Seriously? Mitt Romney essentially ran on the "I'll do things vaguely different from Barak Obama, but not touch YOUR entitlements and somehow miraculously put you back to work" platform. He made smart moves with the debates, and a brilliant VP choice (who, somehow, mysteriously vanished during the last month of the campaign, yet managed to emerge victorious in his own congressional re-election run - talk about hedging your bets!) He performed admirably in the polls. 

But Romney didn't win, because he lost states he needed to win. And he didn't lose those states because of a picture of Stan and Ollie embracing on a washed-out beach. He lost them because, yet again, the GOP has produced a candidate that is so undifferentiated that, other than indistinct promises to "repeal Obamacare" and insincere-seeming nods to a few social issues, I cannot find within my mind any clear idea of how a Romney presidency would be substantively distinguished from Obama's.

I don't know what the next four years will bring. I'm not likely to vote for the next GOP presidential candidate. But I do know this: if the future of the GOP looks like Mitt Romney, it's dead. And if there's no place for Chris Christie in that party because he did his job as governor of a state that suffered an unprecedented natural disaster, then that's a good thing, because Christie is the kind of guy who I believe will find a place in national politics, and wherever he ends up, I'm far more likely to give them my vote than I will the party of Mitt the Undistinguishable.

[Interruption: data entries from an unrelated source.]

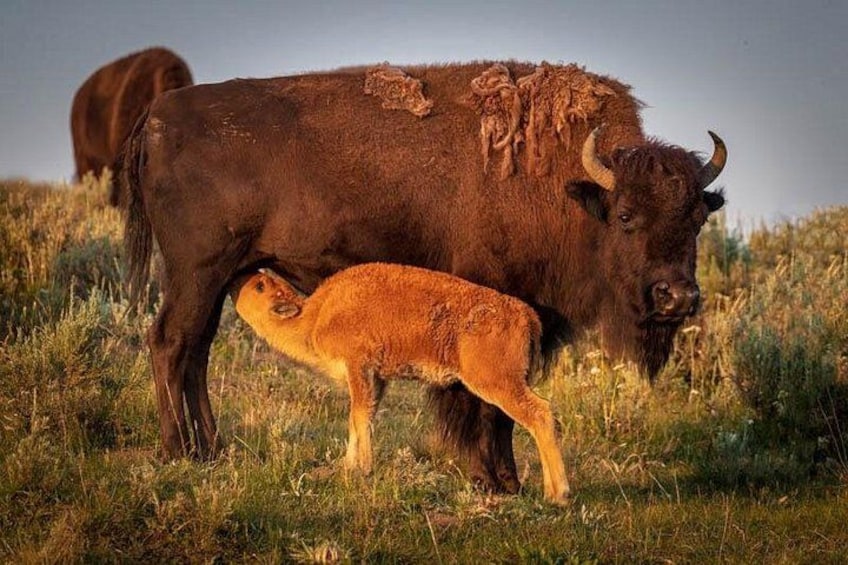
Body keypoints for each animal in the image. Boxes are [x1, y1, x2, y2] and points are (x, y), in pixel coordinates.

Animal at [115, 61, 726, 493]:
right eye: (625, 216)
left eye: (699, 216)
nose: (676, 297)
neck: (572, 189)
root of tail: (156, 119)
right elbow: (481, 405)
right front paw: (493, 481)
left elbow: (502, 408)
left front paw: (507, 480)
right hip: (197, 273)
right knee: (171, 343)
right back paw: (179, 451)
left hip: (224, 278)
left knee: (195, 352)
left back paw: (212, 448)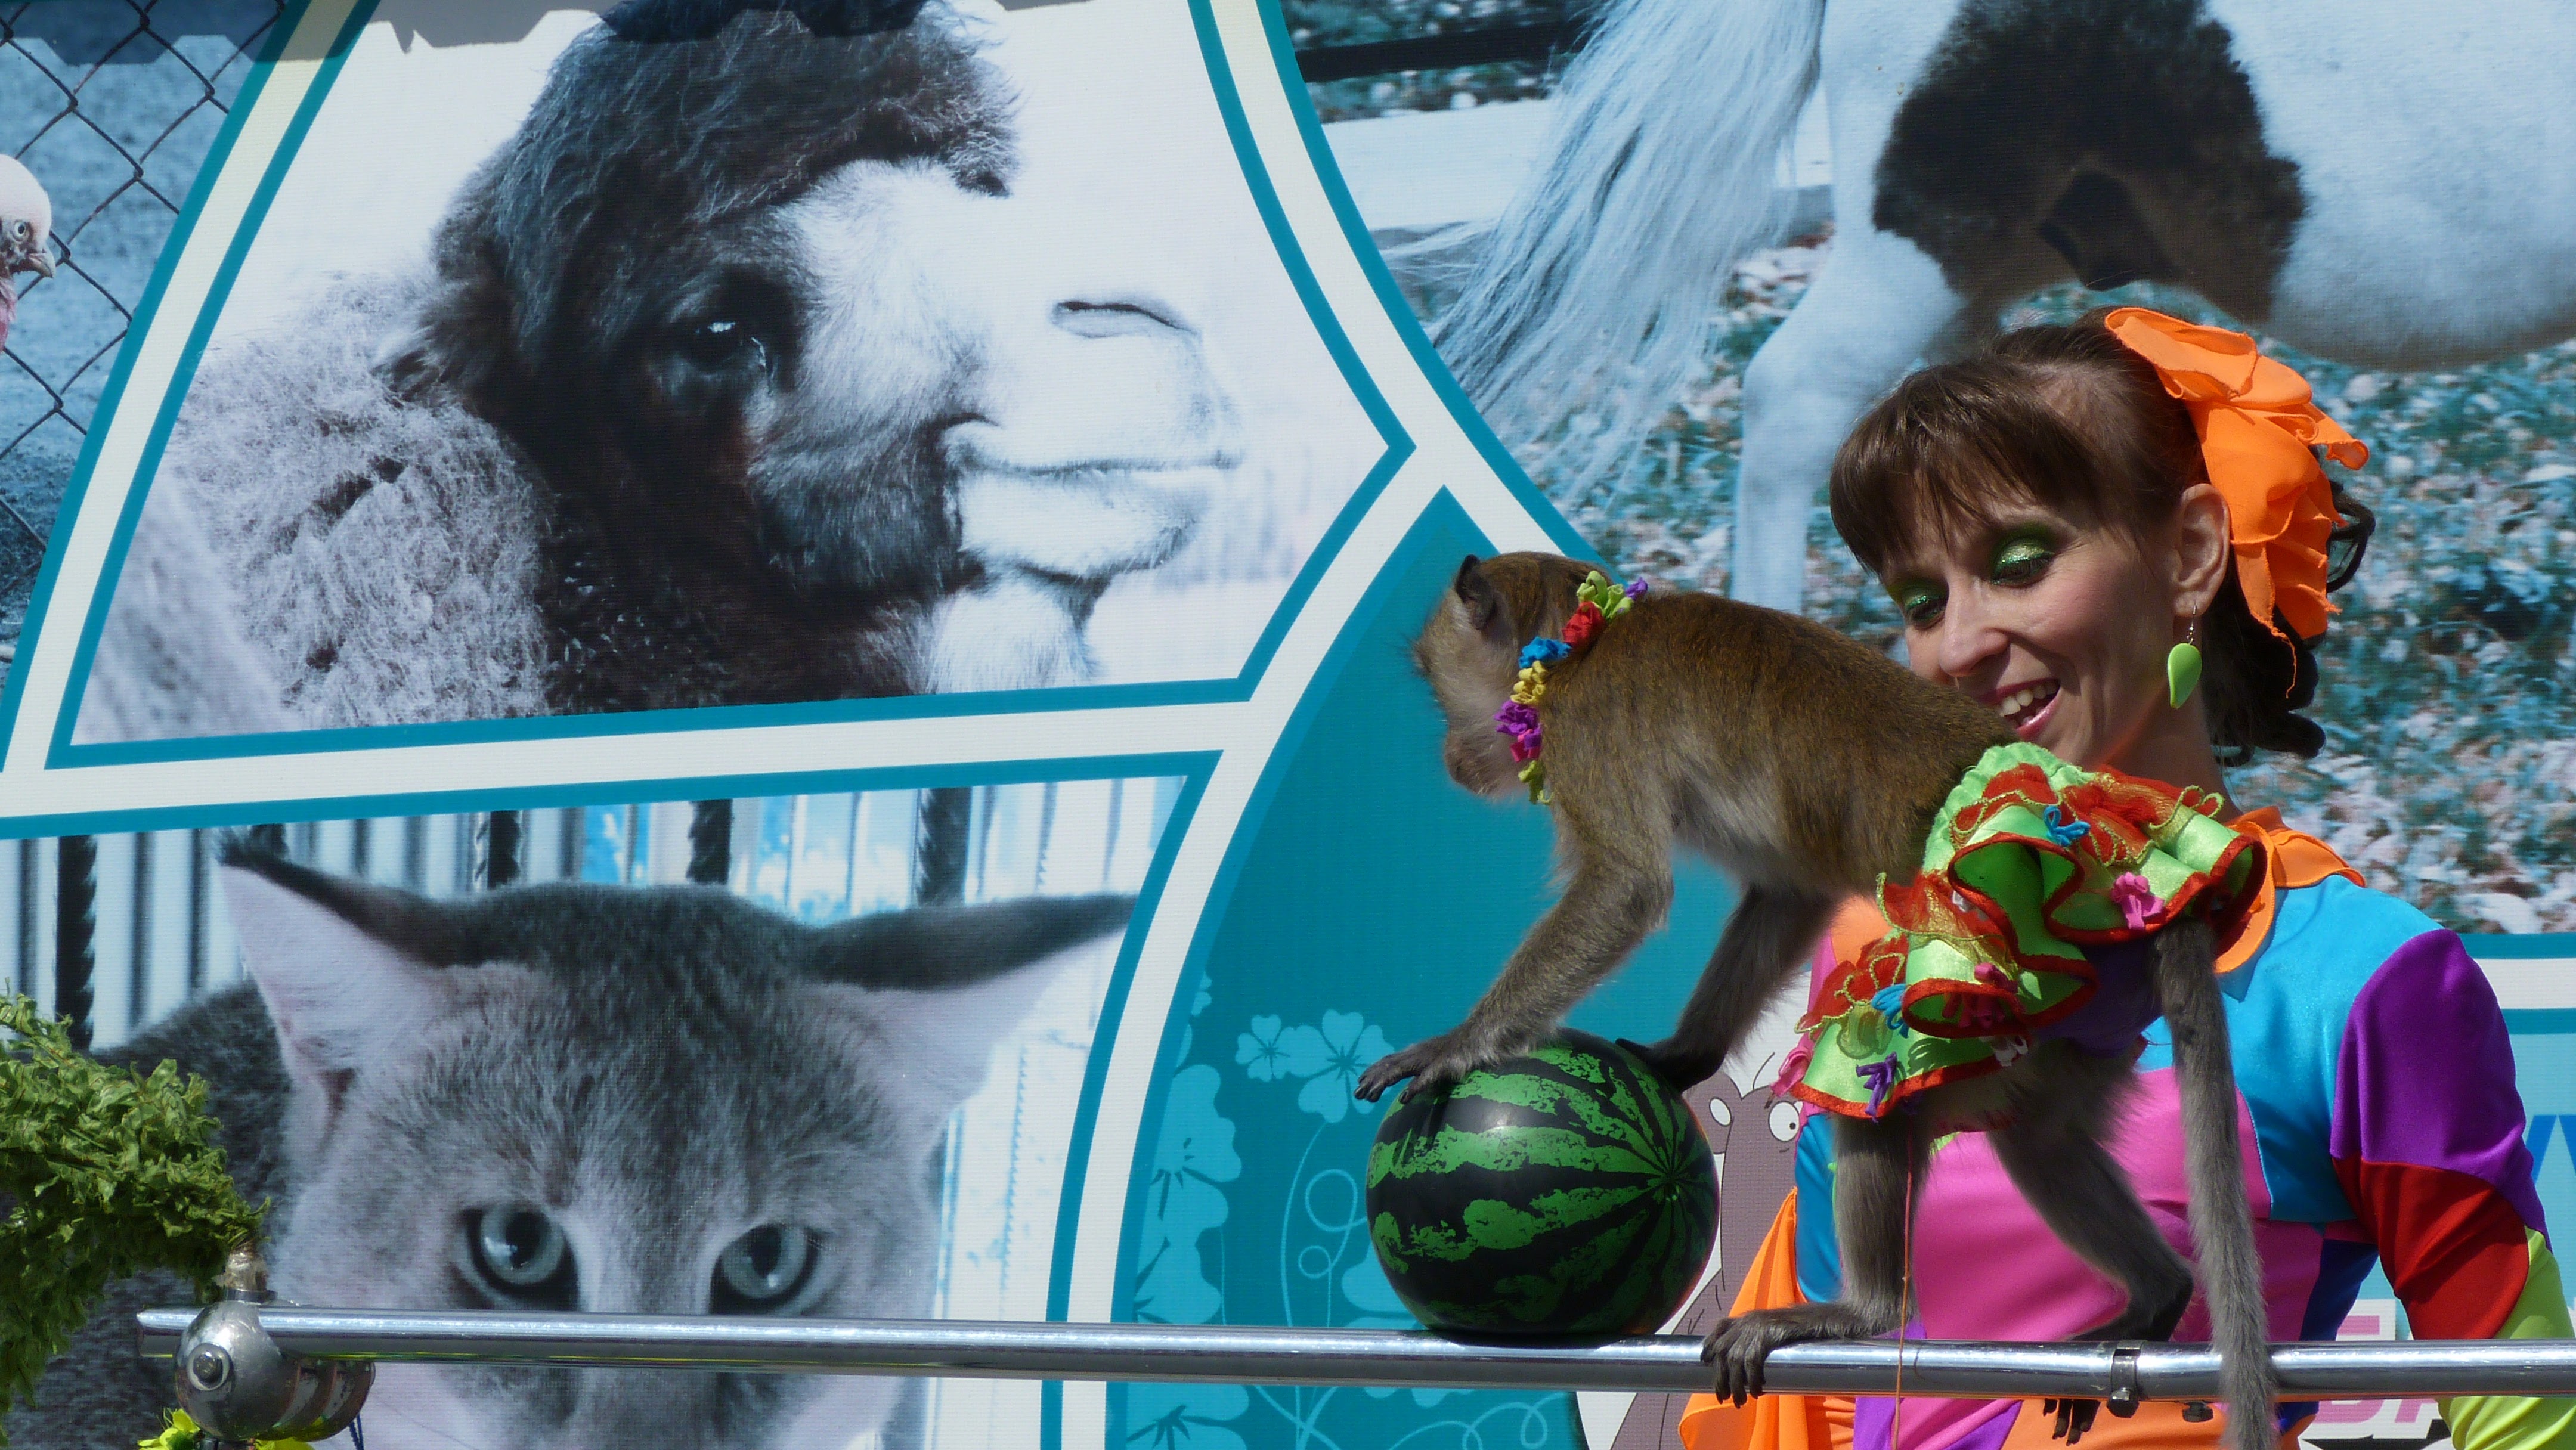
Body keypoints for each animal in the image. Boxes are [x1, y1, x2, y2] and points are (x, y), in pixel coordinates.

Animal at [1354, 552, 2278, 1450]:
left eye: (1438, 689)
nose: (1450, 756)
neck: (1579, 637)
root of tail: (2135, 863)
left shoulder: (1590, 729)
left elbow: (1624, 889)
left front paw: (1456, 1044)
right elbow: (1786, 893)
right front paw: (1684, 1057)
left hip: (2017, 970)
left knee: (1879, 1087)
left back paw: (1859, 1312)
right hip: (2083, 1020)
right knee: (2041, 1142)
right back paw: (2157, 1295)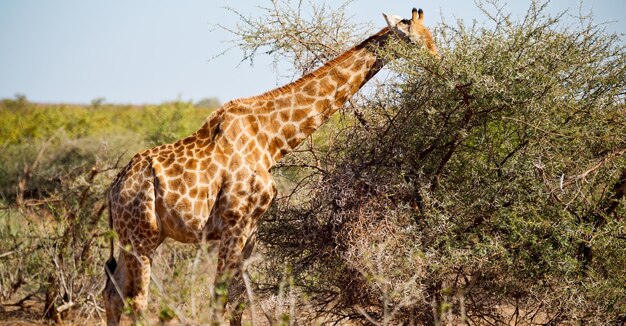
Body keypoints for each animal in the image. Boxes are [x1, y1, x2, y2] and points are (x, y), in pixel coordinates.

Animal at [101, 6, 434, 324]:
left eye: (431, 37)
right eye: (413, 40)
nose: (437, 61)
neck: (273, 140)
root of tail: (114, 188)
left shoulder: (251, 229)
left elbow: (237, 300)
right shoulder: (234, 224)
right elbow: (219, 299)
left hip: (137, 237)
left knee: (112, 293)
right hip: (141, 237)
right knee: (137, 300)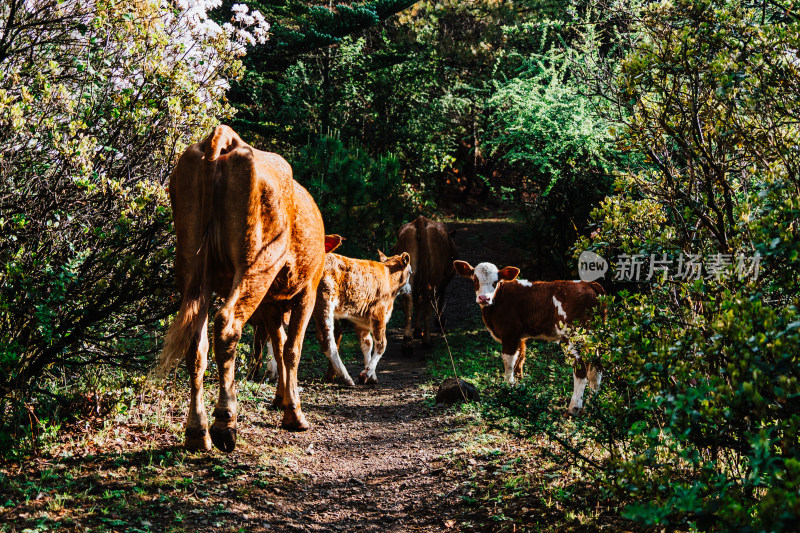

I don't like everything Christie does. His position on guns is horrible (It's understandable, seeing that he is both a former prosecutor and a governor of a gun-hostile blue state, but it's not excusable.) His position of drug prohibition perpetuates the government-sanctioned thuggery of professional law enforcement. But, on balance, he's a good governor, considering the recent history of that position in New Jersey.